| Supplied records |
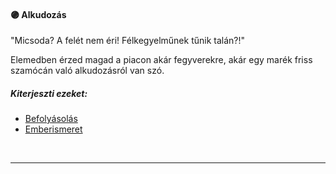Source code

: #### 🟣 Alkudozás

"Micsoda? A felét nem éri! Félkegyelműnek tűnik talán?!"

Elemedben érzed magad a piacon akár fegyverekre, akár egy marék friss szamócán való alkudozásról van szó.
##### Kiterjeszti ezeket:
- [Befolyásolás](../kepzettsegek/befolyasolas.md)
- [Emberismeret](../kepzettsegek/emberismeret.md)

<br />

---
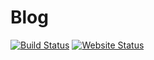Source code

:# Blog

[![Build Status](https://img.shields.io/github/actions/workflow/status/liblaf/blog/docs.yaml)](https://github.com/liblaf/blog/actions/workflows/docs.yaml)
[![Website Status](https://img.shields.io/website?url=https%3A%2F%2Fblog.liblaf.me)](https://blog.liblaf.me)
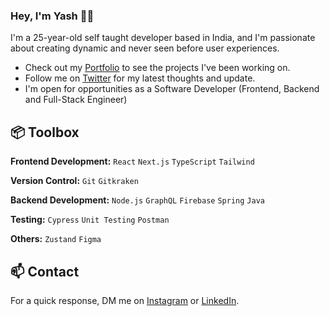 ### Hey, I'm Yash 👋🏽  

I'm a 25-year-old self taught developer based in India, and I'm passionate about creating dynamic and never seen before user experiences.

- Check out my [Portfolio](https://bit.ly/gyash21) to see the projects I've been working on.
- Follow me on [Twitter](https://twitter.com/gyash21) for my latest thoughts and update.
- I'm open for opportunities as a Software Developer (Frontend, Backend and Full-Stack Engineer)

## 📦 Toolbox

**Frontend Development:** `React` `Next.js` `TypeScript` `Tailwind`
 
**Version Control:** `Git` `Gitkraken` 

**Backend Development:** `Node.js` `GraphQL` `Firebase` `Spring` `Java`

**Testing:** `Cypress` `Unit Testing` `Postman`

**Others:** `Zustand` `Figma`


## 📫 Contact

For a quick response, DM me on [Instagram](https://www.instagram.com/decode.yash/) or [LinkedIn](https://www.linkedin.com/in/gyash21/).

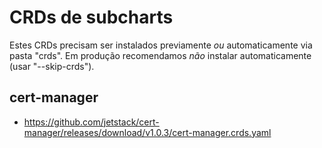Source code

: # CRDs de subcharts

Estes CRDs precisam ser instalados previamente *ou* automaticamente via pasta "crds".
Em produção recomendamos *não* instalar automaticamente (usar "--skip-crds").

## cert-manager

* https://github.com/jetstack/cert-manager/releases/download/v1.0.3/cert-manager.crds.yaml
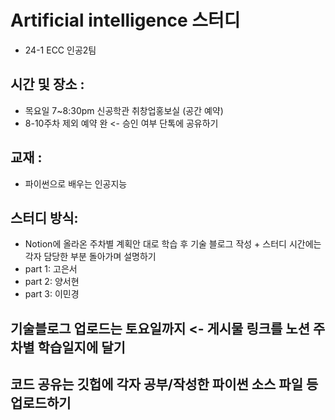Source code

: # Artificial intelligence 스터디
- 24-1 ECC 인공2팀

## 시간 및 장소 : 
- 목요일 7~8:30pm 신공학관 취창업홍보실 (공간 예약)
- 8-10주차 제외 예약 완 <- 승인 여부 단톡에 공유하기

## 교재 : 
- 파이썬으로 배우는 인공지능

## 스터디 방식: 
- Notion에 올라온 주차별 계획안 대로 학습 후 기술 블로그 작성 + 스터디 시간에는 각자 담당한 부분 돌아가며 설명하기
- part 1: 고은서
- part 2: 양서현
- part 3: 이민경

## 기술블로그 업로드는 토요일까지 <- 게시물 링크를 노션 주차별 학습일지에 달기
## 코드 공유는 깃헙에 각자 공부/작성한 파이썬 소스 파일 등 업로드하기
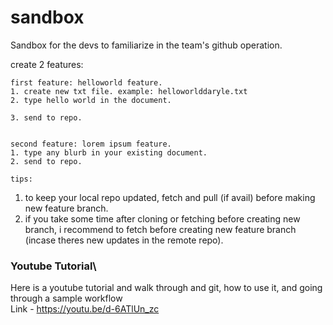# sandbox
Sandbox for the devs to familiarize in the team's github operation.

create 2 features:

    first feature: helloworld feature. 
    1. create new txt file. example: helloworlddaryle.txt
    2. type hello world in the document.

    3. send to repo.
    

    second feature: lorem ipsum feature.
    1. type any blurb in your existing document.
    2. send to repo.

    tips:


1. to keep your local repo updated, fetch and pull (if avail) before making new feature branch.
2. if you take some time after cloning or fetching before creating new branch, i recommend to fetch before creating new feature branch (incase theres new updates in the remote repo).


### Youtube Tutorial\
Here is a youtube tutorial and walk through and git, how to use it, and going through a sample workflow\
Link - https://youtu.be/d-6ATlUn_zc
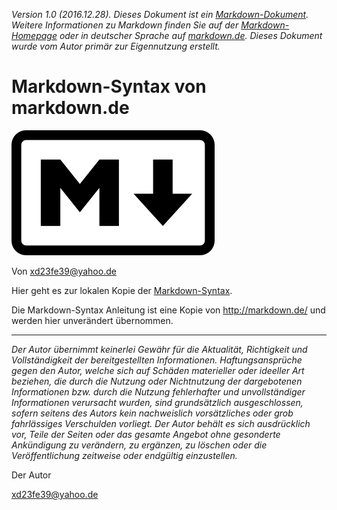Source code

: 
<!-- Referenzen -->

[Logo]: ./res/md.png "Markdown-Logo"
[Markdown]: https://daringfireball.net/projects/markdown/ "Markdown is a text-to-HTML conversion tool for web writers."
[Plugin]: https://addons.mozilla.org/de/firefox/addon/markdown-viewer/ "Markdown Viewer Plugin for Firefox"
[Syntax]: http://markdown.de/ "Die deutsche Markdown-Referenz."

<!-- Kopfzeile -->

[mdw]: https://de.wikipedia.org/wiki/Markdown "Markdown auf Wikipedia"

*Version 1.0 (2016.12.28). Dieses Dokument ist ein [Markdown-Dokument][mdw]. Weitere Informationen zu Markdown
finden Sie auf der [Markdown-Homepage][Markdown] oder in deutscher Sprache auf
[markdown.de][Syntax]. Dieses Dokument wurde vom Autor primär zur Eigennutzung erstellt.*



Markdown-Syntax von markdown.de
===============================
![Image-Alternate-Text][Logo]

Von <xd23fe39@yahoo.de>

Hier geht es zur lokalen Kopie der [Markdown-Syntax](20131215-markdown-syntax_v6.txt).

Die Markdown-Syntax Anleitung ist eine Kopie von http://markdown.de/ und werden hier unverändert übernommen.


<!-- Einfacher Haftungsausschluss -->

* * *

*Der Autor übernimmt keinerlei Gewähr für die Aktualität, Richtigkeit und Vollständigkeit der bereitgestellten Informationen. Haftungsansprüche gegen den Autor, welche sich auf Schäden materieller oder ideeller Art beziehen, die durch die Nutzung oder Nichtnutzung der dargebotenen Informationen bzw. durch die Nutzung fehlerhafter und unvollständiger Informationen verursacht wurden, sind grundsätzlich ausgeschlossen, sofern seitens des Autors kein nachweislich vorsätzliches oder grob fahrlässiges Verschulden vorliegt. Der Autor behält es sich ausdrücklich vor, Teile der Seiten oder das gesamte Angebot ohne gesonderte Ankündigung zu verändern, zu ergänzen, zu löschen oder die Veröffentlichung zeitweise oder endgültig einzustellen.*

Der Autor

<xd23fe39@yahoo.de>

| Work request |
Find and copy every line of the listing that contains the string "liblaf", treating uppercase and lowercase as distinct.

| Task response |
[![Build Status](https://img.shields.io/github/actions/workflow/status/liblaf/blog/docs.yaml)](https://github.com/liblaf/blog/actions/workflows/docs.yaml)
[![Website Status](https://img.shields.io/website?url=https%3A%2F%2Fblog.liblaf.me)](https://blog.liblaf.me)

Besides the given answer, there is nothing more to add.